5 Benefits of Blogging for Businesses

Author: Laura Lynch
Laura Lynch
Director of Marketing

Blogs are one of the most effective marketing strategies your business can employ. Here’s why.

We often tell businesses that blogging is one of the best things they can do for their business. However, the connection for many companies between their blog and online marketing success is often tenuous. Why should a blog be such an important strategy? Since they’re mostly familiar with direct marketing strategies, blogging doesn’t feel aggressive enough. Besides, aren’t attention spans limited these days? Will anyone actually read these?

We understand these concerns, but the data speaks for itself. While every company is different and some strategies are more effective than others, most of the businesses we work with have seen the biggest growth in their organic traffic—and a subsequent rise in generated leads—from the work we’ve done on their blog. That’s not a random correlation. Here’s why blogging is so effective for businesses.

1. It’s essential for SEO.

It’s hard for any good Search Engine Optimist to do their job if they don’t have anything to work with. This comes up a lot in conversations with our own SEO specialist, Ashley. There’s a lot she can do behind the scenes on her own, but it’s hard for her to keep demonstrating the good results of her labor without content to work with.

If you’re paying for SEO but not maintaining a regular blog, you’re not getting the full value out of your marketing budget. It’s like investing in the best sports car on the market, but refusing to put fuel in the tank. You need content to get the most out of your SEO strategy.

2. It strengthens relationships with your customers.

As excellent as blogging is for SEO, it is perhaps more important as a communications tool with your customers. Many businesses fail to appreciate blogging as an end in itself, and see it primarily as a means to an end.

However, your business blog is also a way for you to talk directly to your audience about their concerns, interests, and needs. It’s a space for you to educate them about your brand, products, or cause, and a place where you can answer questions they have about your company.

3. It can educate your readers, provide value, and generate discussion.

You can also use your blog to address a certain topic in depth, which can provide additional value to your customers.

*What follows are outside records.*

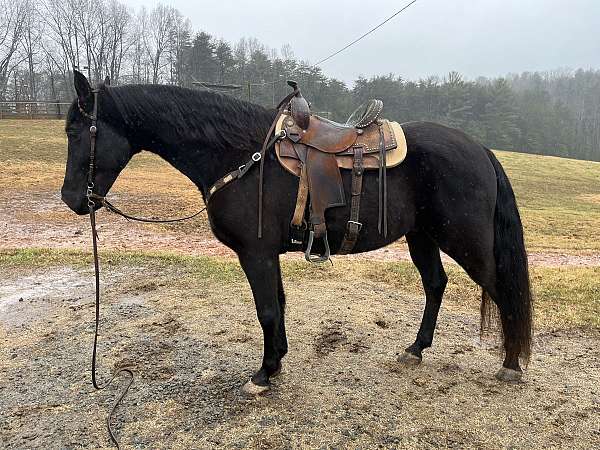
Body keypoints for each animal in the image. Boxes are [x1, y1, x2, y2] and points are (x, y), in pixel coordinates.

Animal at [61, 72, 528, 396]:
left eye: (75, 131)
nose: (72, 199)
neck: (241, 156)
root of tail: (480, 150)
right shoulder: (268, 254)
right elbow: (279, 306)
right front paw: (277, 362)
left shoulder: (256, 254)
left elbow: (267, 310)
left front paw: (263, 374)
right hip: (423, 237)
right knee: (435, 284)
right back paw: (415, 350)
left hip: (464, 242)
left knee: (502, 290)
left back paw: (510, 364)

For instance, in many industries, blogs can be used to provide training for customers so that they can use a product or service more effectively. We’ve done this ourselves through some of our posts about SharpSpring or WordPress.

Read our post: How to Create a Blogging Strategy for Your Business

We’ve also found that non-profits gain a lot of value from their blogs by using it to advance their cause. They can share important information, advocate for their mission, and even engage readers in a discussion about their key topics.

4. It supports your other marketing strategies.

Content on your blog shouldn’t stay on your blog. If you have an email campaign, including recent, related blog posts can help support your message and build engagement. If you’re on social media, your blogs give readers a reason to click through and visit your website. And unlike ads or other marketing tools, blogs are easy for readers to share around. If they like a post, they can email it to a friend, or text it to a colleague, or link back to it in their own blog.

Read our post: 7 Content Distribution Ideas to Help Your Marketing Go Further

Some of these things are possible with other forms of content, but not all. An email can be forwarded, but it can’t be linked to. A social media post can be shared to other people on that social network, but it can become difficult to send it to someone not on the platform. that’s what makes blog posts such an important repository of content for your brand: you own them, and you’re in no danger of losing them if the social platform shuts down.

5. It builds prestige for your brand.

Finally, a blog gives your brand a voice in your industry. It helps you guide the conversation, set the talking points, and be the person everyone else references when they talk about a topic—whether or not they agree with you.

Beyond that, there’s a lot to impress readers in a regular, well-run blog. It’s a public way to show your commitment to your industry and to your customers. It’s a place where you can talk about the good work you’re doing and share your most impressive portfolio pieces. Your clients can then see what you’ve done for others, and maybe even see their own story featured in the future.

Blogging is like exercise: you have to keep going if you want to maintain your gains.

Sometimes, we work with companies who are sold on the premise (that blogging will help their business), but hesitate on the execution. They’re interested in the occasional blog, but they don’t see the purpose of a weekly schedule. Or they’ve blogged for a while, have seen the gains, and don’t feel they need to maintain the practice.

However, blogging is like exercise. You can take a break here and there and you won’t see an immediate drop, but eventually the gains you saw will slow down and eventually cease. But if you maintain a blog regularly, you’ll only become a stronger and more competitive force in the marketplace.

So don’t let your competition pass you by. If you aren’t blogging, or you’re only blogging now and then, it’s time to pick up the pace.